**GIVEN TEXT:**
※ ※ ※
Original URL: http://www.theregister.co.uk/2010/06/18/vodafone_rtsp/

Vodafone blocks World Cup, except for iPhone owners

Balls up

By Bill Ray

Posted in Mobile, 18th June 2010 10:18 GMT

Vodafone is still blocking RTSP streams, for the sake of the children, eight months after claiming the block was a temporary measure, thoughiPhone users remain free to stream what they like.

The block was instituted last October, and at that time Vodafone claimed it was a temporary measure while servers were being upgraded. That temporary measure turned into a long-term problem as fixes didn't materialise, and it became obvious that Vodafone's overprotective nature was restricting what users could stream - unless they owned an iPhone.

The problem is born of a combination of things: Ofcom's regulations that require mobile ISPs to take responsibility for the protection of children (unlike fixed ISPs); Vodafone's over-enthusiastic implementation of that responsibility along with its incompetence in doing so; and Apple's insistence on thinking different and thus side-stepping Vodafone's blocks.

Vodafone, in common with all the UK mobile operators, has a responsibility to ensure adult content is only available to adults. This is normally done by blocking all dodgy content by default, and then unblocking users once they've presented a credit card as proof of age.

Vodafone's problem is that their filtering software doesn't extend to RTSP (audio/video) streams, unlike some of the other operators. Rather than just allow everyone to stream anything, Vodafone blocks all RTSP streams then opens them to everyone on a URL-by-URL basis: the operator is not able to open streams to specific people which means anything remotely dodgy remains blocked to all.

And when we say “remotely dodgy” we really mean that: known providers of pornography such as the BBC and Channel 4 both fall foul of Vodafone's excessive zeal (which is inherited from K9 listings which, rather conservatively, rates streaming content). But it's not just video that suffers – streaming audio is similarly restricted. Worse than that – Vodafone can't block by domain, only by specific URL, so every stream requested must go through the approval process.
※ ※ ※
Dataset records
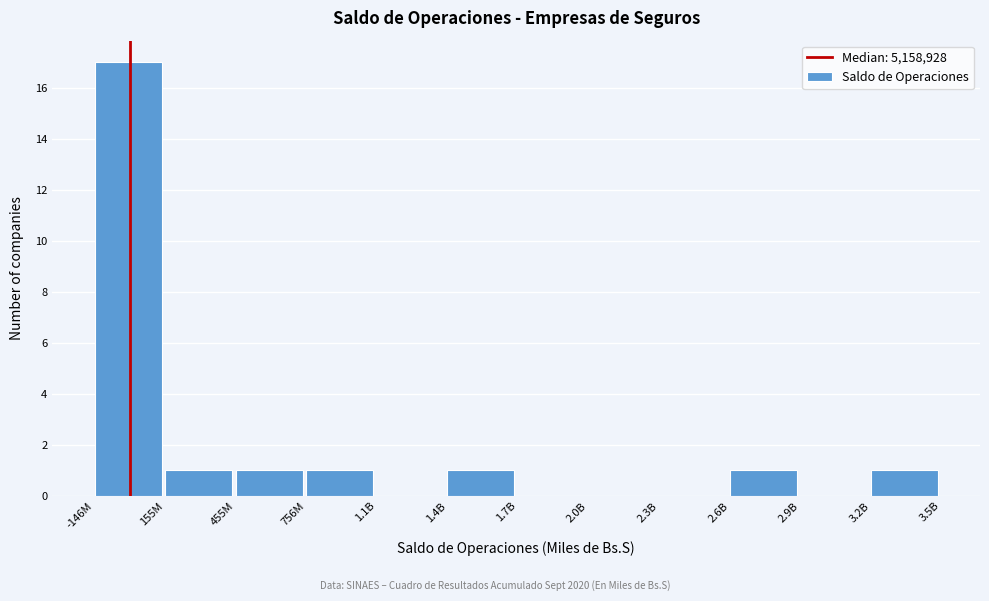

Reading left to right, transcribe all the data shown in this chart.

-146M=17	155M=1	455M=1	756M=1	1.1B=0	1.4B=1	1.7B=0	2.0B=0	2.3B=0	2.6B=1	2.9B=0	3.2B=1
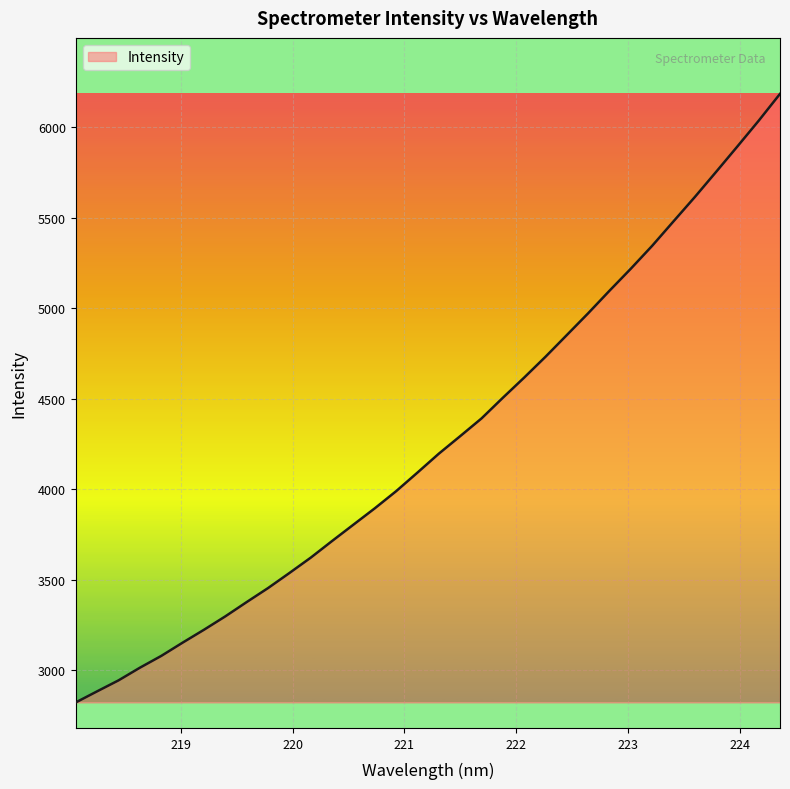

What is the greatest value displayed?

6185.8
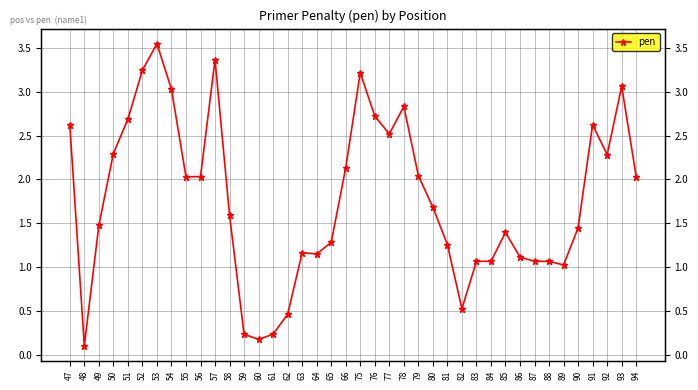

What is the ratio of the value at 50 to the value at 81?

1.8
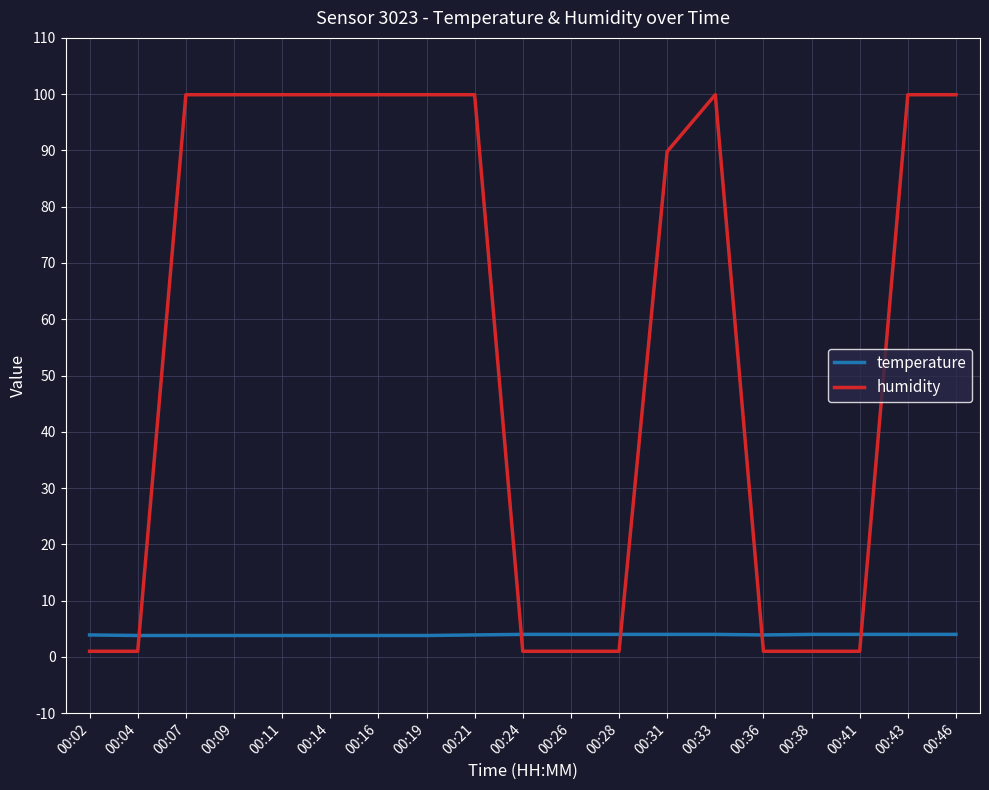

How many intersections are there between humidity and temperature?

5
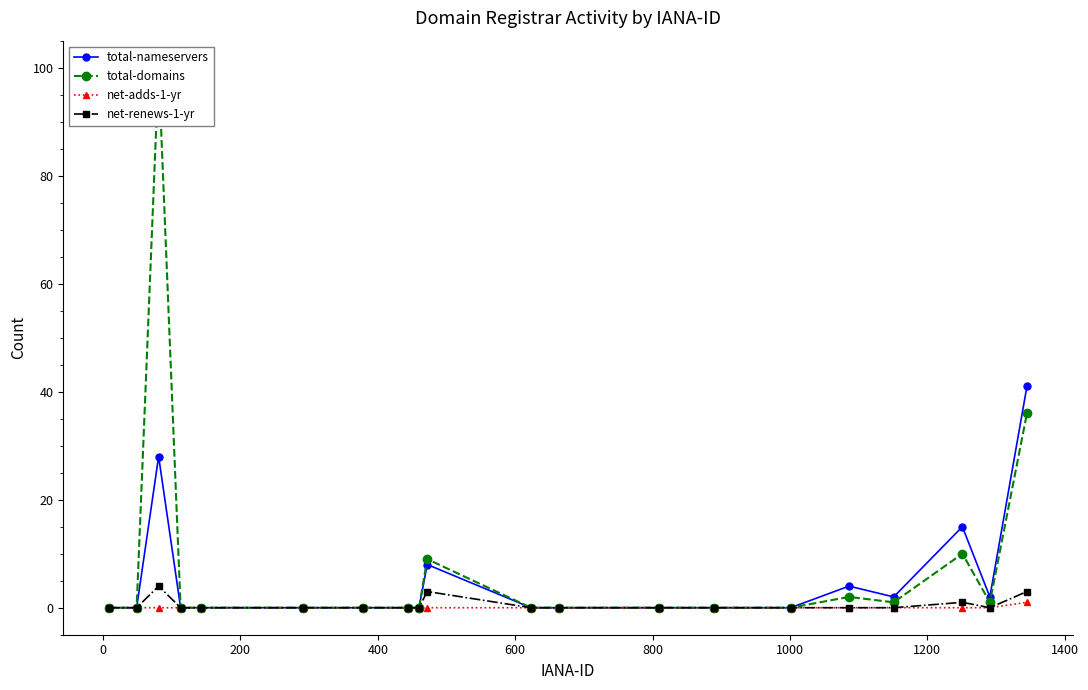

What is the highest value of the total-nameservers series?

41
※ ※ ※
Reproduce the Vodafone article in full, word for word. Please work only from the Vodafone article.

**EXERCISE RESPONSE:**
Original URL: http://www.theregister.co.uk/2010/06/18/vodafone_rtsp/

Vodafone blocks World Cup, except for iPhone owners

Balls up

By Bill Ray

Posted in Mobile, 18th June 2010 10:18 GMT

Vodafone is still blocking RTSP streams, for the sake of the children, eight months after claiming the block was a temporary measure, thoughiPhone users remain free to stream what they like.

The block was instituted last October, and at that time Vodafone claimed it was a temporary measure while servers were being upgraded. That temporary measure turned into a long-term problem as fixes didn't materialise, and it became obvious that Vodafone's overprotective nature was restricting what users could stream - unless they owned an iPhone.

The problem is born of a combination of things: Ofcom's regulations that require mobile ISPs to take responsibility for the protection of children (unlike fixed ISPs); Vodafone's over-enthusiastic implementation of that responsibility along with its incompetence in doing so; and Apple's insistence on thinking different and thus side-stepping Vodafone's blocks.

Vodafone, in common with all the UK mobile operators, has a responsibility to ensure adult content is only available to adults. This is normally done by blocking all dodgy content by default, and then unblocking users once they've presented a credit card as proof of age.

Vodafone's problem is that their filtering software doesn't extend to RTSP (audio/video) streams, unlike some of the other operators. Rather than just allow everyone to stream anything, Vodafone blocks all RTSP streams then opens them to everyone on a URL-by-URL basis: the operator is not able to open streams to specific people which means anything remotely dodgy remains blocked to all.

And when we say “remotely dodgy” we really mean that: known providers of pornography such as the BBC and Channel 4 both fall foul of Vodafone's excessive zeal (which is inherited from K9 listings which, rather conservatively, rates streaming content). But it's not just video that suffers – streaming audio is similarly restricted. Worse than that – Vodafone can't block by domain, only by specific URL, so every stream requested must go through the approval process.